Task prompt:
Across the entries below, tally every line that holds the word "UserRolesUpdateRequest". Give only the tally.

(Rendered images with source text)
....................

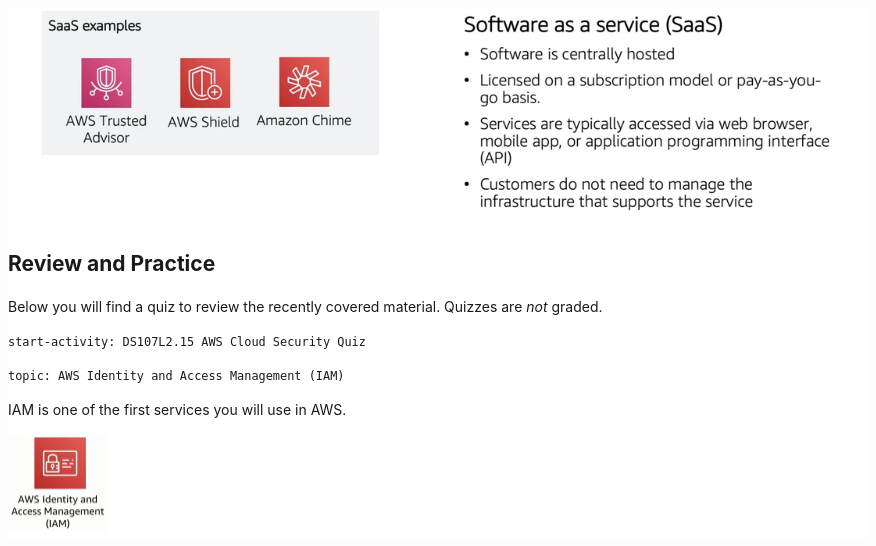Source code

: <p style="text-align: center">
  <img  src="Media/AWS-Service-Security-Characteristics2.png" width="800" alt="AWS Data Center">
</p>

## Review and Practice<a class="anchor" id="DS107L2.15_quiz"></a>

Below you will find a quiz to review the recently covered material. Quizzes are _not_ graded.

```c-lms
start-activity: DS107L2.15 AWS Cloud Security Quiz
```



```c-lms
topic: AWS Identity and Access Management (IAM)
```

IAM is one of the first services you will use in AWS.

<p style="text-align: left">
  <img  src="Media/AWS-IAM2.png" width="100" alt="AWS IAM">
</p>
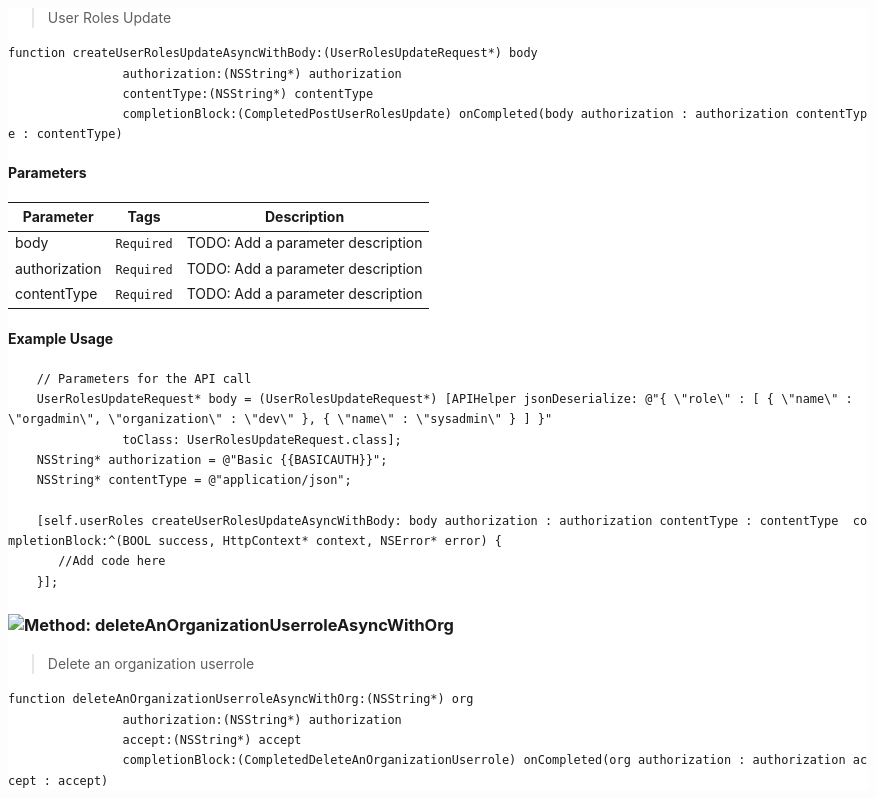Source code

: > User Roles Update


```objc
function createUserRolesUpdateAsyncWithBody:(UserRolesUpdateRequest*) body
                authorization:(NSString*) authorization
                contentType:(NSString*) contentType
                completionBlock:(CompletedPostUserRolesUpdate) onCompleted(body authorization : authorization contentType : contentType)
```

#### Parameters

| Parameter | Tags | Description |
|-----------|------|-------------|
| body |  ``` Required ```  | TODO: Add a parameter description |
| authorization |  ``` Required ```  | TODO: Add a parameter description |
| contentType |  ``` Required ```  | TODO: Add a parameter description |





#### Example Usage

```objc
    // Parameters for the API call
    UserRolesUpdateRequest* body = (UserRolesUpdateRequest*) [APIHelper jsonDeserialize: @"{ \"role\" : [ { \"name\" : \"orgadmin\", \"organization\" : \"dev\" }, { \"name\" : \"sysadmin\" } ] }"
                toClass: UserRolesUpdateRequest.class];
    NSString* authorization = @"Basic {{BASICAUTH}}";
    NSString* contentType = @"application/json";

    [self.userRoles createUserRolesUpdateAsyncWithBody: body authorization : authorization contentType : contentType  completionBlock:^(BOOL success, HttpContext* context, NSError* error) { 
       //Add code here
    }];
```


### <a name="delete_an_organization_userrole_async_with_org"></a>![Method: ](https://apidocs.io/img/method.png ".UserRolesController.deleteAnOrganizationUserroleAsyncWithOrg") deleteAnOrganizationUserroleAsyncWithOrg

> Delete an organization userrole


```objc
function deleteAnOrganizationUserroleAsyncWithOrg:(NSString*) org
                authorization:(NSString*) authorization
                accept:(NSString*) accept
                completionBlock:(CompletedDeleteAnOrganizationUserrole) onCompleted(org authorization : authorization accept : accept)
```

....................

Answer to this task:
3